“Owning our story can be hard but not nearly as difficult as spending our lives running from it. Embracing our vulnerabilities is risky but not nearly as dangerous as giving up on love and belonging and joy—the experiences that make us the most vulnerable. Only when we are brave enough to explore the darkness will we discover the infinite power of our light.” ― Brené Brown
A – Z Challenge – Day 22
When I first heard of the Ted Talk – On Vulnerability with Brene Brown I wondered what the big deal was.
Then I watched it.
And I saw myself in her descriptions of those seeking to run from shame and fear, in those desperately feigning worthiness, while internally feeling like crap.
Her idea of wholeheartedness and vulnerability being key to all well-being in life, struck something in my marrow.
I got an email from a colleague last night that contained an apology for something that happened a couple of years ago.
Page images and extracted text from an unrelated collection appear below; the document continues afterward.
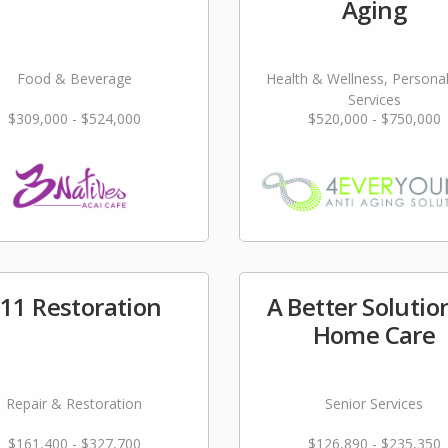
Aging
Food & Beverage
Health & Wellness, Persona
Services
$309,000 - $524,000
$520,000 - $750,000
11 Restoration
A Better Solutio
Home Care
Repair & Restoration
Senior Services
$161,400 - $327,700
$126,890 - $235,350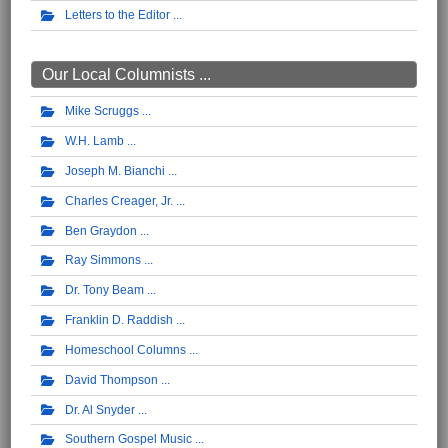
Letters to the Editor
Our Local Columnists ...
Mike Scruggs
W.H. Lamb
Joseph M. Bianchi
Charles Creager, Jr.
Ben Graydon
Ray Simmons
Dr. Tony Beam
Franklin D. Raddish
Homeschool Columns
David Thompson
Dr. Al Snyder
Southern Gospel Music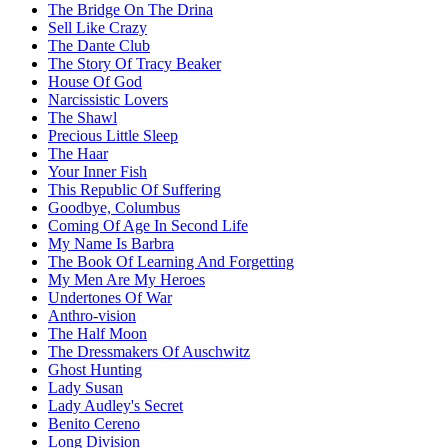
The Bridge On The Drina
Sell Like Crazy
The Dante Club
The Story Of Tracy Beaker
House Of God
Narcissistic Lovers
The Shawl
Precious Little Sleep
The Haar
Your Inner Fish
This Republic Of Suffering
Goodbye, Columbus
Coming Of Age In Second Life
My Name Is Barbra
The Book Of Learning And Forgetting
My Men Are My Heroes
Undertones Of War
Anthro-vision
The Half Moon
The Dressmakers Of Auschwitz
Ghost Hunting
Lady Susan
Lady Audley's Secret
Benito Cereno
Long Division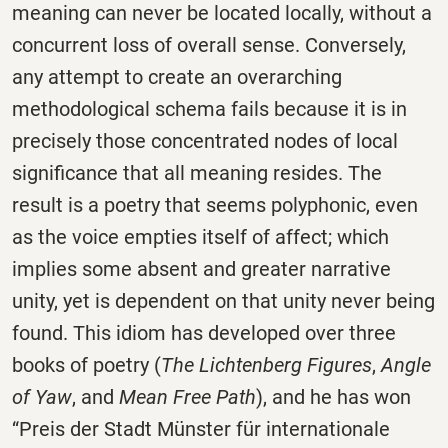
meaning can never be located locally, without a
concurrent loss of overall sense. Conversely,
any attempt to create an overarching
methodological schema fails because it is in
precisely those concentrated nodes of local
significance that all meaning resides. The
result is a poetry that seems polyphonic, even
as the voice empties itself of affect; which
implies some absent and greater narrative
unity, yet is dependent on that unity never being
found. This idiom has developed over three
books of poetry (
The Lichtenberg Figures
,
Angle
of Yaw
, and
Mean Free Path
), and he has won
“Preis der Stadt Münster für internationale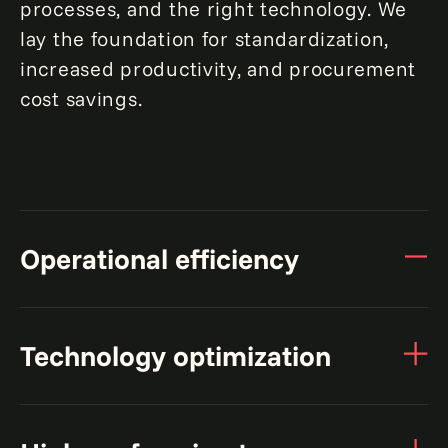
processes, and the right technology. We
lay the foundation for standardization,
increased productivity, and procurement
cost savings.
Operational efficiency
Streamline operations by reducing
Technology optimization
process variations and handoffs.
Maximize existing technology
I’d gone to a Walk Out of Darkness event, to honor another colleague who committed suicide. I didn’t know him well, but I’d taken some classes with him. I knew several of the people he was closest to. I felt compelled to support them, so I raised some money, and on the day of the event, took three buses (Yep. Three buses.) to get to there.
Once I arrived, I felt a sense of connection and a very real feeling of camaraderie with everyone participating. As we walked the route that morning, I chatted up various people — some that I knew and others I didn’t. I marveled at the resilience and grace of J’s parents, who were walking with us, demonstrating such beautiful openheartedness at a time that must have been pure hell for them.
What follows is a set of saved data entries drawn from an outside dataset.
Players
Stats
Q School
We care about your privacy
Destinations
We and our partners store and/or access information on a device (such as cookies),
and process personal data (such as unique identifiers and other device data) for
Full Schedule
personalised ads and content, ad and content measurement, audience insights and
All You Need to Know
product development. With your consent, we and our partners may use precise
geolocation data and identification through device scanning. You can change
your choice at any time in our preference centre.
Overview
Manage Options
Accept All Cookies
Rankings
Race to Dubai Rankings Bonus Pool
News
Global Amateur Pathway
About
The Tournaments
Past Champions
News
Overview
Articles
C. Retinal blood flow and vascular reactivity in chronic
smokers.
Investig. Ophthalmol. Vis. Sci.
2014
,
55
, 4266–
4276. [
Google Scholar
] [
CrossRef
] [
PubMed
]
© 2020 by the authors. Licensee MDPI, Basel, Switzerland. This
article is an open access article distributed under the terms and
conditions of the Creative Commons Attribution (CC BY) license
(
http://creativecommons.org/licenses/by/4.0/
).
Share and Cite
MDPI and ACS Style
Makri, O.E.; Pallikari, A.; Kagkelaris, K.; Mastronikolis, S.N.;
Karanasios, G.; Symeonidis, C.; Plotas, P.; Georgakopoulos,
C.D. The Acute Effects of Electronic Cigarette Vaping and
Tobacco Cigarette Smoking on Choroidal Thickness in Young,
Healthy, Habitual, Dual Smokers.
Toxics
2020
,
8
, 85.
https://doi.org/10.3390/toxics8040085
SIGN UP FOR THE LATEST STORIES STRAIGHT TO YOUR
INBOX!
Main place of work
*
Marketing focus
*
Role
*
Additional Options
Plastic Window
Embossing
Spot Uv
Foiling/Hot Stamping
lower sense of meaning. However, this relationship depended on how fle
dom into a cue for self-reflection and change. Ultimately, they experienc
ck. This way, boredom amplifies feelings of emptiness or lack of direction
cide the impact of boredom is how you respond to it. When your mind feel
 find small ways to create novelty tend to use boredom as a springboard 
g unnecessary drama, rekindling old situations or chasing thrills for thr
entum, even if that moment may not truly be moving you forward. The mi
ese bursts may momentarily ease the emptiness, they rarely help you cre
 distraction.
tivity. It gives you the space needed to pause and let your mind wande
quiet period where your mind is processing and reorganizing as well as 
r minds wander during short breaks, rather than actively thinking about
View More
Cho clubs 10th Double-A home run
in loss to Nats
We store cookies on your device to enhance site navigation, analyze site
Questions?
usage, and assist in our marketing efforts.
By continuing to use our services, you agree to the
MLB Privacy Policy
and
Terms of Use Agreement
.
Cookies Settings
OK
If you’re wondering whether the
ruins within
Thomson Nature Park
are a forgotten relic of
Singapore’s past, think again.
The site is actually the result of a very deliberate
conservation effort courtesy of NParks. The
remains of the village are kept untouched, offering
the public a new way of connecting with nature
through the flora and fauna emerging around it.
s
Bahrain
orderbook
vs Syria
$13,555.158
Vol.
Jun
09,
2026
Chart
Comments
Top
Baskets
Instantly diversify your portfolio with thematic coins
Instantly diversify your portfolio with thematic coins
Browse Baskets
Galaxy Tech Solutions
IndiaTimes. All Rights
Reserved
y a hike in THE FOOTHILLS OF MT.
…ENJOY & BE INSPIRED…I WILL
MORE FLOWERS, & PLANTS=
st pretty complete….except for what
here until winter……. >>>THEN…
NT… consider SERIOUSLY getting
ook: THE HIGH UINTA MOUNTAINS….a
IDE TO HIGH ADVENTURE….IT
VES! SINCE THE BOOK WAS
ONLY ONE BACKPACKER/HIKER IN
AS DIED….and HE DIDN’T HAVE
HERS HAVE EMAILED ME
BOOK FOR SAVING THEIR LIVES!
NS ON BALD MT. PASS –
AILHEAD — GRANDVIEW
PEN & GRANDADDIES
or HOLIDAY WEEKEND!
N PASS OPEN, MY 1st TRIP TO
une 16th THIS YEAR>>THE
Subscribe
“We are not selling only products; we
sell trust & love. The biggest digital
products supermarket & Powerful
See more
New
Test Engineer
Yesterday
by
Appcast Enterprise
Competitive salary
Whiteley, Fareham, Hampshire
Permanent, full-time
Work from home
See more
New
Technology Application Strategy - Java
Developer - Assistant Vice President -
I didn’t want the day to end.
So, afterward, I did something that up to that point I was not very comfortable doing.
I asked for a ride.
I wanted to go out with the group afterward to have lunch with everyone. However, the small group of people I actually knew already had full cars.
Risking One’s Heart
Anyone who knows me knows I don’t like asking people for help — particularly if I don’t know them well. (I come from a long line of resolute boot-strappers.)
So, when I asked several different people for a ride to the restaurant and all of them said no, I simply figured that it ‘wasn’t meant to be’ and got ready to head home.
Admittedly, I also started to completely lose it emotionally. (I know. There I go, taking shit personally again.)
Embarrassed (and not wanting to be seen crying), I was eager to leave as quickly as possible.
You can run but you cannot hide
I couldn’t stop my tears. I was angry for allowing myself to be that openly vulnerable in a public park, surrounded by thousands of strangers.
The friend who wrote me last night came across me in that state.
Red-faced and ashamed, I longed for escape.
She asked me what had happened, and I told her that I was just going to head home since there wasn’t anyone with room in his or her car.
In a word, I was mortified. (And I felt rejected. All my insecurities about my worthiness surfaced in an ugly rush.)
She sprang into action.
Within minutes, she arranged a ride.
I ended up going with a young couple. We headed out to a BBQ joint in the East Valley where everyone had a lovely time.
In my colleague’s message last night, she said she regretted the fact that I had been put in that position, and that she wished she could go back and change things that day, so that I wouldn’t have felt left out.
Mind you, we’re talking about something that I had largely completely forgotten, or so I thought.
As soon as I read her words, I was right back there, and it was as emotionally fraught as it was that day.
And the person I was then, didn’t like being vulnerable in front of anyone, let alone people I work with.
But, you know what?
I clearly uncovered something important last night.
That experience started a shift inside of me. I realized I could no longer hide out all the time, disengaged from life.
I have to live — fully, incandescently — or I am as good as dead.
“Vulnerability is the birthplace of innovation, creativity and change.” ― Brené Brown
Perfect Imperfection; Absolute Beginners
Fast forward, these few years later.
This morning I watched Brene Brown’s talk again, and realized how incredibly far I’ve come.
I’ve become much more compassionate with myself. I am willing to admit I need other people.
Yep. I actually need the help and love and care of others.
We all do.
I’ve stopped numbing my sensitive nature. Instead I see my empathy as a valuable life skill. I am gentle, kind, and soft-hearted.
And that’s OK.
If I cannot allow myself to be vulnerable, if I cannot allow myself to be seen as fragile and imperfect, then I will miss out on the best, richest, most luminous parts of life.
And I don’t want to do that anymore.